PROBLEM DETAILS
Repeat exactly the lines that run from the start of the records below to the line with "right shoulder: (1175, 73)", including both of those lines but not the pictures.

▼

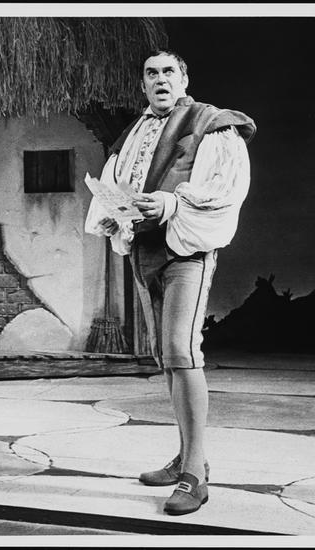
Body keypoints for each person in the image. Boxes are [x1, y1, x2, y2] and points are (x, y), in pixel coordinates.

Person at [85, 49, 256, 515]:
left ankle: (195, 476)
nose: (160, 79)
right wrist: (115, 211)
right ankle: (186, 455)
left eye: (168, 72)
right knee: (165, 357)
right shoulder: (134, 131)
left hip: (186, 250)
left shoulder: (211, 124)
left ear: (184, 78)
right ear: (143, 85)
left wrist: (171, 204)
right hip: (146, 251)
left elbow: (225, 187)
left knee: (181, 350)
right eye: (151, 73)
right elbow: (116, 182)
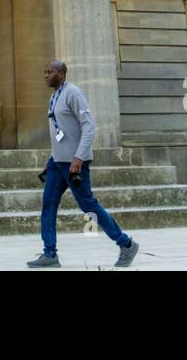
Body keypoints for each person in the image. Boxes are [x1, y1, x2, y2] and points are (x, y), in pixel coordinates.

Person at [27, 60, 140, 268]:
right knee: (48, 204)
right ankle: (50, 254)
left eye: (49, 72)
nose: (45, 75)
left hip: (74, 164)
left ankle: (126, 244)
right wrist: (51, 159)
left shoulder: (73, 93)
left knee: (88, 205)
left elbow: (89, 127)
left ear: (62, 73)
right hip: (57, 163)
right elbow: (61, 132)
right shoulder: (54, 96)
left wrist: (79, 157)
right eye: (44, 72)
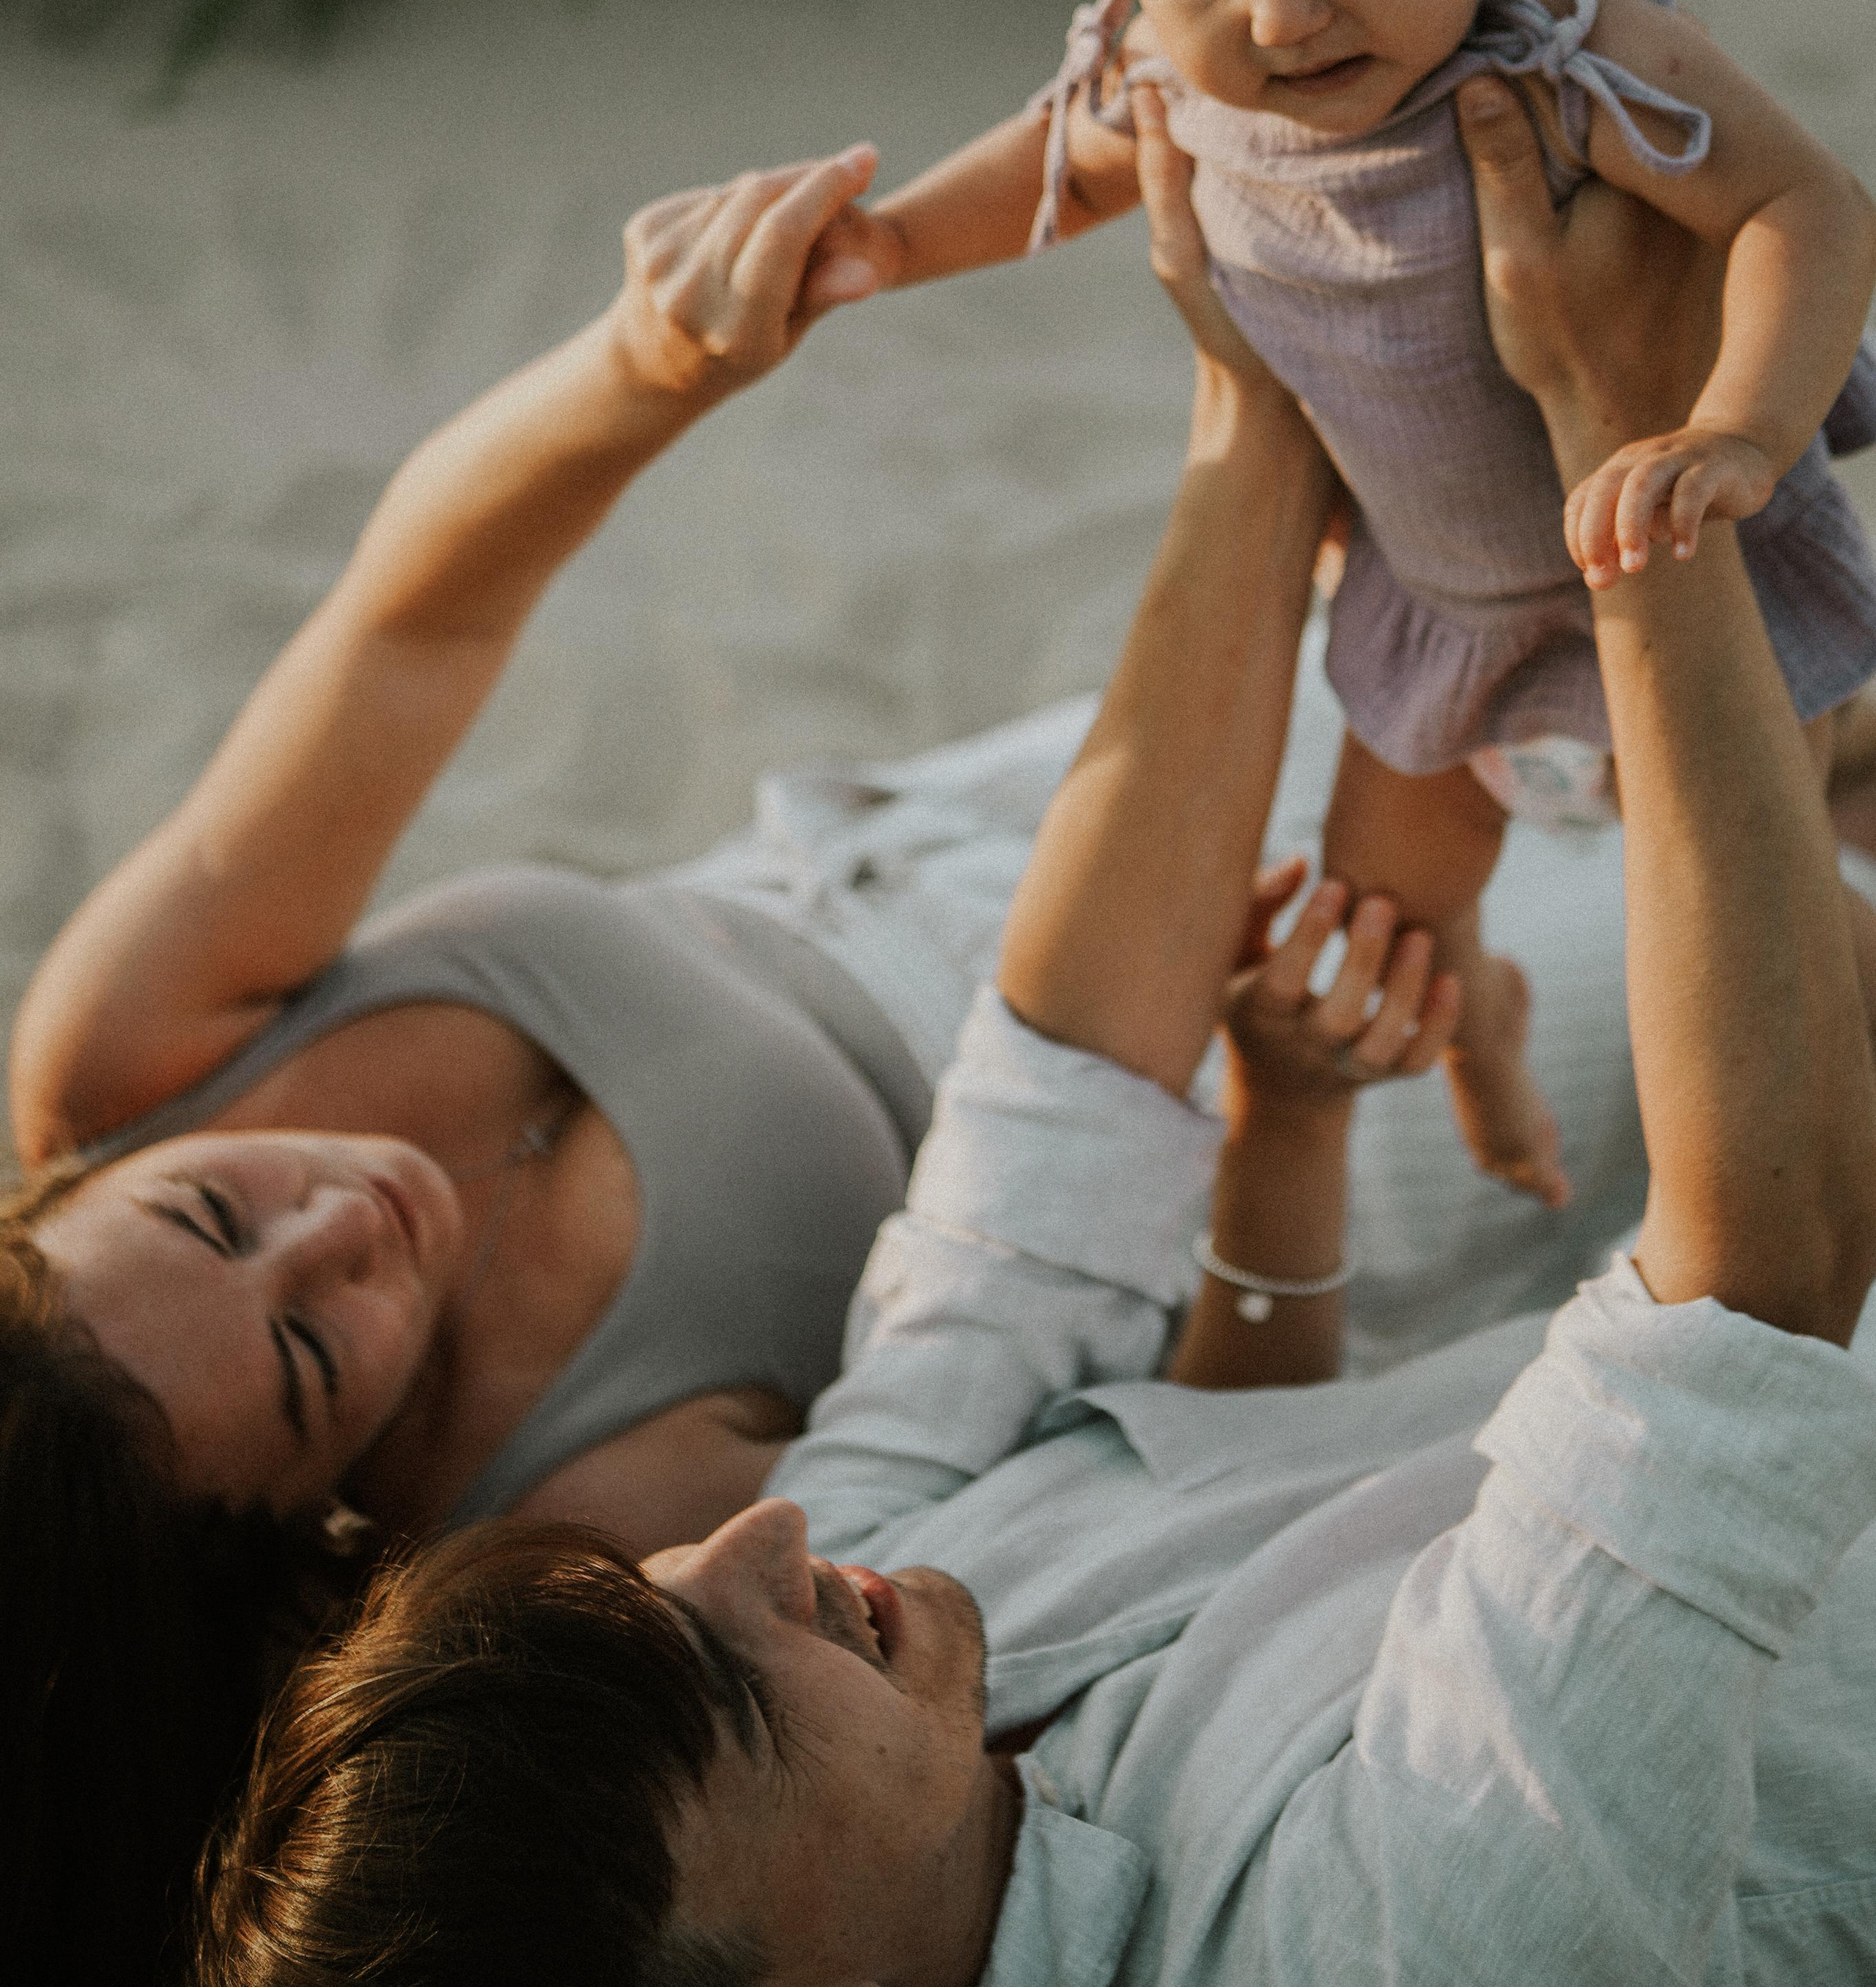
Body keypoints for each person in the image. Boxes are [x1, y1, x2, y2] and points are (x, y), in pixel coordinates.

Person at [195, 78, 1876, 1986]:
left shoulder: (869, 1605)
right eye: (722, 1697)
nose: (750, 1548)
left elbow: (1039, 1153)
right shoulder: (1369, 1944)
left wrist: (1256, 382)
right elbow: (1750, 1300)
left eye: (652, 1601)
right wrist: (1624, 461)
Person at [0, 130, 1542, 1986]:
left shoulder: (119, 1062)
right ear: (306, 1543)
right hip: (1221, 1057)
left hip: (979, 829)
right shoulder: (609, 1533)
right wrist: (1291, 1121)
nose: (338, 1223)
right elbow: (1114, 1428)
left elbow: (409, 628)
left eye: (205, 1211)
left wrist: (645, 367)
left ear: (69, 1187)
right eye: (313, 1356)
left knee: (1589, 576)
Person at [801, 0, 1876, 1210]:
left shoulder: (1569, 60)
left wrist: (1740, 431)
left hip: (1683, 569)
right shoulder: (1175, 73)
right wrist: (887, 244)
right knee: (1387, 918)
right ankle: (1485, 1040)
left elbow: (1807, 210)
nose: (1283, 14)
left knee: (1759, 916)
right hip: (1436, 608)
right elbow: (1055, 160)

▲

THE COMPLETED TASK
Body keypoints for each person in the image. Boxes are [x1, y1, x2, y2] and points are (x, y), in pixel coordinates.

Person at [85, 49, 256, 515]:
left ankle: (195, 476)
nose: (160, 79)
right wrist: (115, 211)
right ankle: (186, 455)
left eye: (168, 72)
right knee: (165, 357)
right shoulder: (134, 131)
left hip: (186, 250)
left shoulder: (211, 124)
left ear: (184, 78)
right ear: (143, 85)
left wrist: (171, 204)
right hip: (146, 251)
left elbow: (225, 187)
left knee: (181, 350)
right eye: (151, 73)
right elbow: (116, 182)
Body keypoints for each person in the image. Boxes are [x1, y1, x2, y2] and points are (x, y), in pixel coordinates.

Person at [27, 60, 140, 268]:
right knee: (48, 204)
right ankle: (50, 254)
left eye: (49, 72)
nose: (45, 75)
left hip: (74, 164)
left ankle: (126, 244)
right wrist: (51, 159)
left shoulder: (73, 93)
left knee: (88, 205)
left elbow: (89, 127)
left ear: (62, 73)
right hip: (57, 163)
right elbow: (61, 132)
right shoulder: (54, 96)
left wrist: (79, 157)
right eye: (44, 72)
Body keypoints for each person in the image. Boxes are [x1, y1, x2, y2] and points are (x, y), in pixel coordinates.

Person at [195, 78, 1876, 1986]:
left shoulder: (869, 1605)
right eye: (722, 1697)
nose: (750, 1548)
left elbow: (1039, 1153)
right shoulder: (1369, 1944)
left wrist: (1256, 382)
right elbow: (1750, 1300)
left eye: (652, 1601)
right wrist: (1624, 461)
Person at [0, 130, 1542, 1986]:
left shoulder: (119, 1062)
right ear: (306, 1543)
right hip: (1221, 1057)
left hip: (979, 829)
right shoulder: (609, 1533)
right wrist: (1291, 1121)
nose: (338, 1223)
right elbow: (1114, 1428)
left elbow: (409, 628)
left eye: (205, 1211)
left wrist: (645, 367)
left ear: (69, 1187)
right eye: (313, 1356)
left knee: (1589, 576)
Person at [801, 0, 1876, 1210]:
left shoulder: (1569, 60)
left wrist: (1740, 431)
left hip: (1683, 569)
right shoulder: (1175, 73)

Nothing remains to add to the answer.